Work required:
Put every line of text read from the items below into a Markdown table with the columns Row and Text, numbering the rows in order and leaving out blank lines. Leave the pictures out of your answer.

***

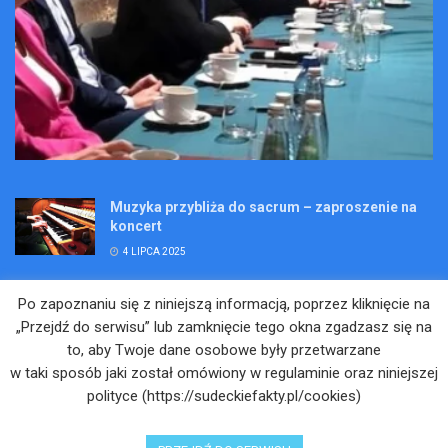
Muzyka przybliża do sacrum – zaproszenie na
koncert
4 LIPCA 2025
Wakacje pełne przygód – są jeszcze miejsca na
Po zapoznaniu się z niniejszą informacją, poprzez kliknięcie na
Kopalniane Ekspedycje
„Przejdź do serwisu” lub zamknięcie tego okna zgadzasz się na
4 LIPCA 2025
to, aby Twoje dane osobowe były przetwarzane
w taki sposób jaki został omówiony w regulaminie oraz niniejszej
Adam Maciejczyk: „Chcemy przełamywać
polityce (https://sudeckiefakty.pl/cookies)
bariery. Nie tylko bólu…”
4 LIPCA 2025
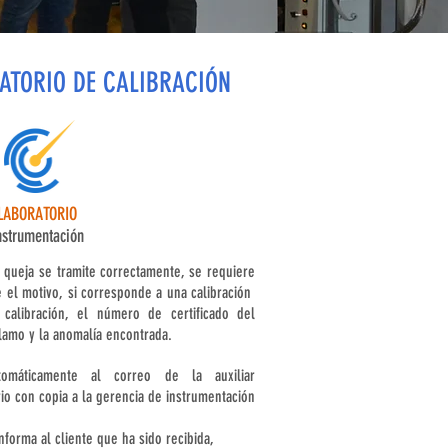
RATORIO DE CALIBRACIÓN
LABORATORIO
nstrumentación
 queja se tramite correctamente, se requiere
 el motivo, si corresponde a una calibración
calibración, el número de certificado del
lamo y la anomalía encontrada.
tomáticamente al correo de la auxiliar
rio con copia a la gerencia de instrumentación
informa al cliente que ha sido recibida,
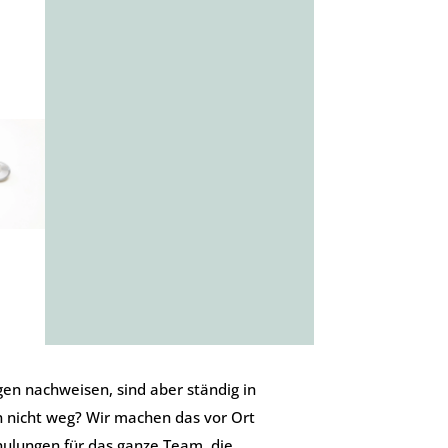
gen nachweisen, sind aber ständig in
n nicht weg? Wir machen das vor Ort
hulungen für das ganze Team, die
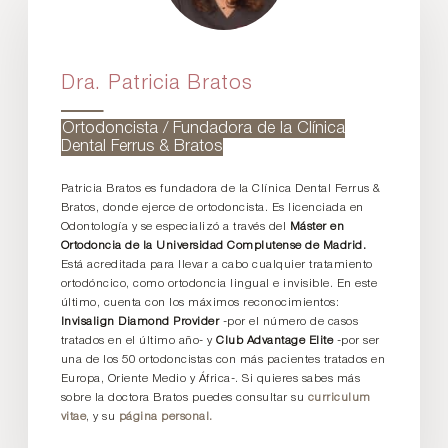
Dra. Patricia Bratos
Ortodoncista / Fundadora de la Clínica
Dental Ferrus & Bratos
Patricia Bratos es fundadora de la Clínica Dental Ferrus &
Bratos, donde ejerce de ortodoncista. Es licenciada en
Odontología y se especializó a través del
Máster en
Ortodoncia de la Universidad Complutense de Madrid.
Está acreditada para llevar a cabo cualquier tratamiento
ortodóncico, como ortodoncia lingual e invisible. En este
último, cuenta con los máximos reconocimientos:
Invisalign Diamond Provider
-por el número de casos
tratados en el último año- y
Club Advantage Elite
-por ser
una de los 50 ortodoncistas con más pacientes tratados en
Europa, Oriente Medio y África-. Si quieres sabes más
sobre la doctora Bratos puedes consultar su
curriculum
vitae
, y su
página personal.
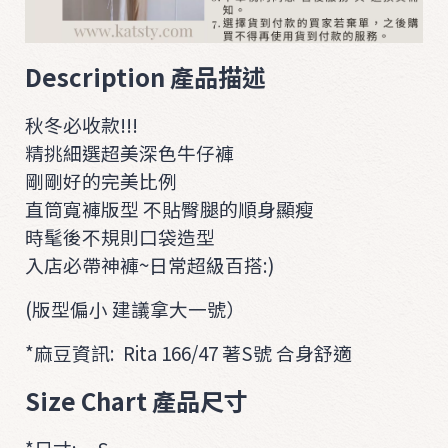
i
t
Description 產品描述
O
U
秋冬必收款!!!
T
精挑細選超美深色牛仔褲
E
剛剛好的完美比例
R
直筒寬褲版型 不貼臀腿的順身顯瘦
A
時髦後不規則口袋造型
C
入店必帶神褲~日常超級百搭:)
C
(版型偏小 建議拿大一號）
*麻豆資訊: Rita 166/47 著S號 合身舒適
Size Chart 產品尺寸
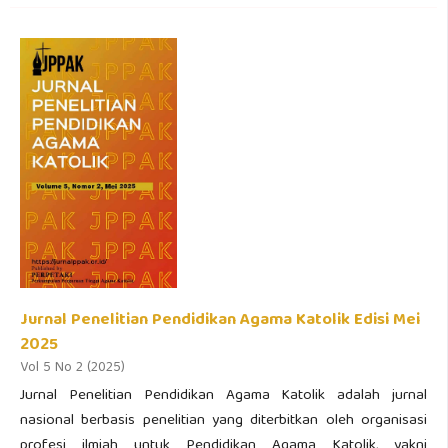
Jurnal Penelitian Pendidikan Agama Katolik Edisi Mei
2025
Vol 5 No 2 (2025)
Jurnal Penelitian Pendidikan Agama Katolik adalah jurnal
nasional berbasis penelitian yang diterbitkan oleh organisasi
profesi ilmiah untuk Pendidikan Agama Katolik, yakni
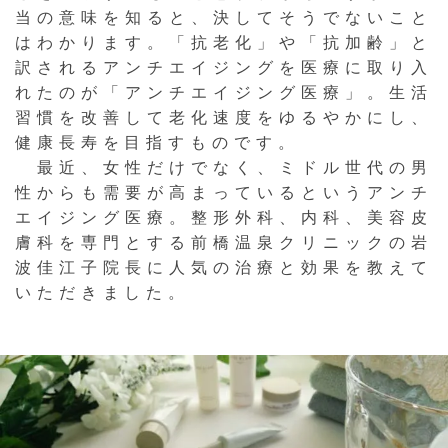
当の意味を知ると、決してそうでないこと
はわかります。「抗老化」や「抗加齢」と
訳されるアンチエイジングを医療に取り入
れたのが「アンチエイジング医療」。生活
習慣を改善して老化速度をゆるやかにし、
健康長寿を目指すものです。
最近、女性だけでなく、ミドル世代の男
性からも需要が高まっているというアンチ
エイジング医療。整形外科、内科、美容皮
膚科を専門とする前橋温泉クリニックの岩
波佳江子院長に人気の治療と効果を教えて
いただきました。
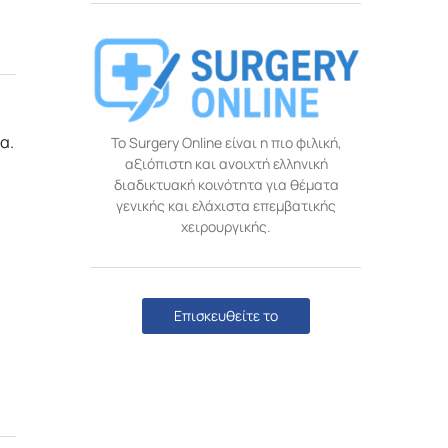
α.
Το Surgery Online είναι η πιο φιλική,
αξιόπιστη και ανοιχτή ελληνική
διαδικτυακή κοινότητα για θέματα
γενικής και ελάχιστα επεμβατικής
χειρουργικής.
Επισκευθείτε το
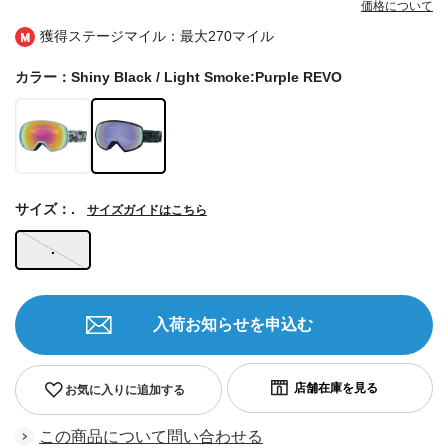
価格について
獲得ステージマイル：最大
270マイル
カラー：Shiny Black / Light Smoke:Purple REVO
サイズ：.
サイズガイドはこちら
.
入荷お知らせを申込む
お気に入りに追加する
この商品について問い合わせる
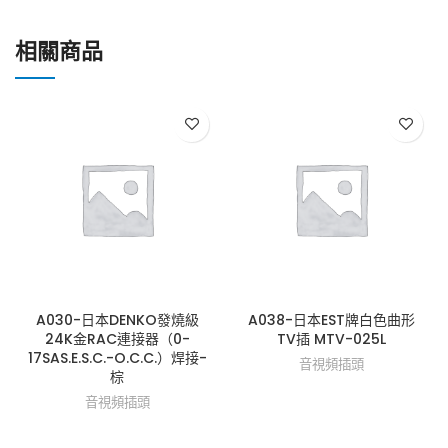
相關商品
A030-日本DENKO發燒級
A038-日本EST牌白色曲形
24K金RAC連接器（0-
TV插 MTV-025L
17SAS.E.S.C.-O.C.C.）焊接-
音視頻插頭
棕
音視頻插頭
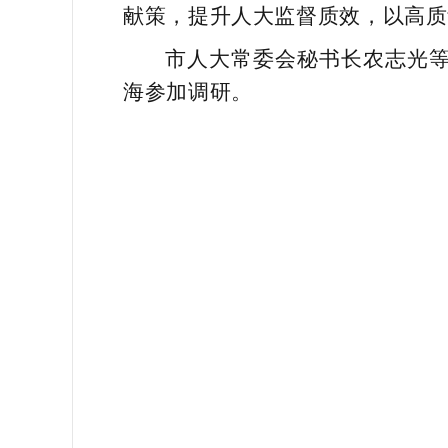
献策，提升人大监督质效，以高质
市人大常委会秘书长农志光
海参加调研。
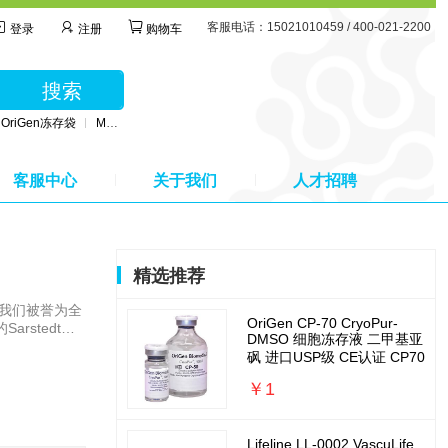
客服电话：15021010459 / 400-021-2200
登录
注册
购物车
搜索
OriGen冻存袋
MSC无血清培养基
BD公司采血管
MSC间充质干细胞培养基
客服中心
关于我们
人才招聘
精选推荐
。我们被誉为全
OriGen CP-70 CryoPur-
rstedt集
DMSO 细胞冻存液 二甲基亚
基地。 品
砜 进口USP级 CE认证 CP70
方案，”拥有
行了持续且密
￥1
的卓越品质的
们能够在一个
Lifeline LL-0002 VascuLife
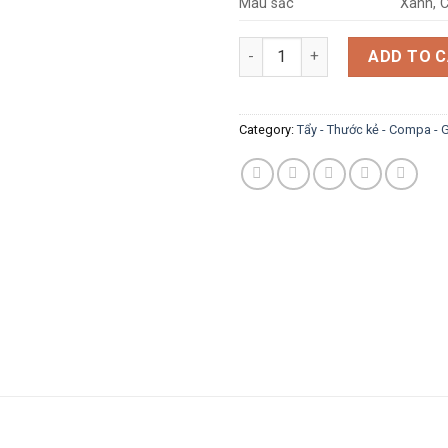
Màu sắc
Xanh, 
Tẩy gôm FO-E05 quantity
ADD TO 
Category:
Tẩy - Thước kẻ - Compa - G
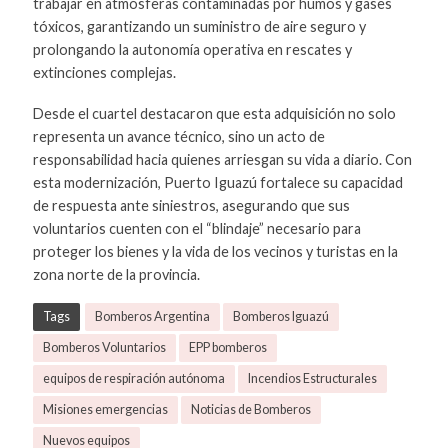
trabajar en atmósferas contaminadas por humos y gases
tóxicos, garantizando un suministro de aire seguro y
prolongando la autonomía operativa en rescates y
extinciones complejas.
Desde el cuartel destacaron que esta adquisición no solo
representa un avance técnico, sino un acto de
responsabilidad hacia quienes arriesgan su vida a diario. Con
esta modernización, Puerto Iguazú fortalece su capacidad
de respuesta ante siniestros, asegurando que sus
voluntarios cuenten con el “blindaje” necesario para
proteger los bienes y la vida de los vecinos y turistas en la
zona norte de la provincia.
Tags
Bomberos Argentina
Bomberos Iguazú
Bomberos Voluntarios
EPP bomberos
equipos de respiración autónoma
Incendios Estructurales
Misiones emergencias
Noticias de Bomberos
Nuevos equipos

***

Problem solution:
| Row | Text |
|---|---|
| 1 | Muzyka przybliża do sacrum – zaproszenie na |
| 2 | koncert |
| 3 | 4 LIPCA 2025 |
| 4 | Wakacje pełne przygód – są jeszcze miejsca na |
| 5 | Po zapoznaniu się z niniejszą informacją, poprzez kliknięcie na |
| 6 | Kopalniane Ekspedycje |
| 7 | „Przejdź do serwisu” lub zamknięcie tego okna zgadzasz się na |
| 8 | 4 LIPCA 2025 |
| 9 | to, aby Twoje dane osobowe były przetwarzane |
| 10 | w taki sposób jaki został omówiony w regulaminie oraz niniejszej |
| 11 | Adam Maciejczyk: „Chcemy przełamywać |
| 12 | polityce (https://sudeckiefakty.pl/cookies) |
| 13 | bariery. Nie tylko bólu…” |
| 14 | 4 LIPCA 2025 |
| 15 | RATORIO DE CALIBRACIÓN |
| 16 | LABORATORIO |
| 17 | nstrumentación |
| 18 |  queja se tramite correctamente, se requiere |
| 19 |  el motivo, si corresponde a una calibración |
| 20 | calibración, el número de certificado del |
| 21 | lamo y la anomalía encontrada. |
| 22 | tomáticamente al correo de la auxiliar |
| 23 | rio con copia a la gerencia de instrumentación |
| 24 | informa al cliente que ha sido recibida, |
| 25 | gen nachweisen, sind aber ständig in |
| 26 | n nicht weg? Wir machen das vor Ort |
| 27 | hulungen für das ganze Team, die |
| 28 | Dra. Patricia Bratos |
| 29 | Ortodoncista / Fundadora de la Clínica |
| 30 | Dental Ferrus & Bratos |
| 31 | Patricia Bratos es fundadora de la Clínica Dental Ferrus & |
| 32 | Bratos, donde ejerce de ortodoncista. Es licenciada en |
| 33 | Odontología y se especializó a través del |
| 34 | Máster en |
| 35 | Ortodoncia de la Universidad Complutense de Madrid. |
| 36 | Está acreditada para llevar a cabo cualquier tratamiento |
| 37 | ortodóncico, como ortodoncia lingual e invisible. En este |
| 38 | último, cuenta con los máximos reconocimientos: |
| 39 | Invisalign Diamond Provider |
| 40 | -por el número de casos |
| 41 | tratados en el último año- y |
| 42 | Club Advantage Elite |
| 43 | -por ser |
| 44 | una de los 50 ortodoncistas con más pacientes tratados en |
| 45 | Europa, Oriente Medio y África-. Si quieres sabes más |
| 46 | sobre la doctora Bratos puedes consultar su |
| 47 | curriculum |
| 48 | vitae |
| 49 | , y su |
| 50 | página personal. |
| 51 | i |
| 52 | t |
| 53 | Description 產品描述 |
| 54 | O |
| 55 | U |
| 56 | 秋冬必收款!!! |
| 57 | T |
| 58 | 精挑細選超美深色牛仔褲 |
| 59 | E |
| 60 | 剛剛好的完美比例 |
| 61 | R |
| 62 | 直筒寬褲版型 不貼臀腿的順身顯瘦 |
| 63 | A |
| 64 | 時髦後不規則口袋造型 |
| 65 | C |
| 66 | 入店必帶神褲~日常超級百搭:) |
| 67 | C |
| 68 | (版型偏小 建議拿大一號） |
| 69 | *麻豆資訊: Rita 166/47 著S號 合身舒適 |
| 70 | Size Chart 產品尺寸 |
| 71 | Jurnal Penelitian Pendidikan Agama Katolik Edisi Mei |
| 72 | 2025 |
| 73 | Vol 5 No 2 (2025) |
| 74 | Jurnal Penelitian Pendidikan Agama Katolik adalah jurnal |
| 75 | nasional berbasis penelitian yang diterbitkan oleh organisasi |
| 76 | profesi ilmiah untuk Pendidikan Agama Katolik, yakni |
| 77 | 当の意味を知ると、決してそうでないこと |
| 78 | はわかります。「抗老化」や「抗加齢」と |
| 79 | 訳されるアンチエイジングを医療に取り入 |
| 80 | れたのが「アンチエイジング医療」。生活 |
| 81 | 習慣を改善して老化速度をゆるやかにし、 |
| 82 | 健康長寿を目指すものです。 |
| 83 | 最近、女性だけでなく、ミドル世代の男 |
| 84 | 性からも需要が高まっているというアンチ |
| 85 | エイジング医療。整形外科、内科、美容皮 |
| 86 | 膚科を専門とする前橋温泉クリニックの岩 |
| 87 | 波佳江子院長に人気の治療と効果を教えて |
| 88 | いただきました。 |
| 89 | α. |
| 90 | Το Surgery Online είναι η πιο φιλική, |
| 91 | αξιόπιστη και ανοιχτή ελληνική |
| 92 | διαδικτυακή κοινότητα για θέματα |
| 93 | γενικής και ελάχιστα επεμβατικής |
| 94 | χειρουργικής. |
| 95 | Επισκευθείτε το |
| 96 | 価格について |
| 97 | 獲得ステージマイル：最大 |
| 98 | 270マイル |
| 99 | カラー：Shiny Black / Light Smoke:Purple REVO |
| 100 | サイズ：. |
| 101 | サイズガイドはこちら |
| 102 | . |
| 103 | 入荷お知らせを申込む |
| 104 | お気に入りに追加する |
| 105 | この商品について問い合わせる |
| 106 | 相關商品 |
| 107 | A030-日本DENKO發燒級 |
| 108 | A038-日本EST牌白色曲形 |
| 109 | 24K金RAC連接器（0- |
| 110 | TV插 MTV-025L |
| 111 | 17SAS.E.S.C.-O.C.C.）焊接- |
| 112 | 音視頻插頭 |
| 113 | 棕 |
| 114 | 音視頻插頭 |
| 115 | 献策，提升人大监督质效，以高质 |
| 116 | 市人大常委会秘书长农志光 |
| 117 | 海参加调研。 |
| 118 | 客服电话：15021010459 / 400-021-2200 |
| 119 | 登录 |
| 120 | 注册 |
| 121 | 购物车 |
| 122 | 搜索 |
| 123 | OriGen冻存袋 |
| 124 | MSC无血清培养基 |
| 125 | BD公司采血管 |
| 126 | MSC间充质干细胞培养基 |
| 127 | 客服中心 |
| 128 | 关于我们 |
| 129 | 人才招聘 |
| 130 | 精选推荐 |
| 131 | 。我们被誉为全 |
| 132 | OriGen CP-70 CryoPur- |
| 133 | rstedt集 |
| 134 | DMSO 细胞冻存液 二甲基亚 |
| 135 | 基地。 品 |
| 136 | 砜 进口USP级 CE认证 CP70 |
| 137 | 方案，”拥有 |
| 138 | 行了持续且密 |
| 139 | ￥1 |
| 140 | 的卓越品质的 |
| 141 | 们能够在一个 |
| 142 | Lifeline LL-0002 VascuLife |
| 143 | Màu sắc |
| 144 | Xanh,  |
| 145 | Tẩy gôm FO-E05 quantity |
| 146 | ADD TO  |
| 147 | Category: |
| 148 | Tẩy - Thước kẻ - Compa - G |
| 149 | trabajar en atmósferas contaminadas por humos y gases |
| 150 | tóxicos, garantizando un suministro de aire seguro y |
| 151 | prolongando la autonomía operativa en rescates y |
| 152 | extinciones complejas. |
| 153 | Desde el cuartel destacaron que esta adquisición no solo |
| 154 | representa un avance técnico, sino un acto de |
| 155 | responsabilidad hacia quienes arriesgan su vida a diario. Con |
| 156 | esta modernización, Puerto Iguazú fortalece su capacidad |
| 157 | de respuesta ante siniestros, asegurando que sus |
| 158 | voluntarios cuenten con el “blindaje” necesario para |
| 159 | proteger los bienes y la vida de los vecinos y turistas en la |
| 160 | zona norte de la provincia. |
| 161 | Tags |
| 162 | Bomberos Argentina |
| 163 | Bomberos Iguazú |
| 164 | Bomberos Voluntarios |
| 165 | EPP bomberos |
| 166 | equipos de respiración autónoma |
| 167 | Incendios Estructurales |
| 168 | Misiones emergencias |
| 169 | Noticias de Bomberos |
| 170 | Nuevos equipos |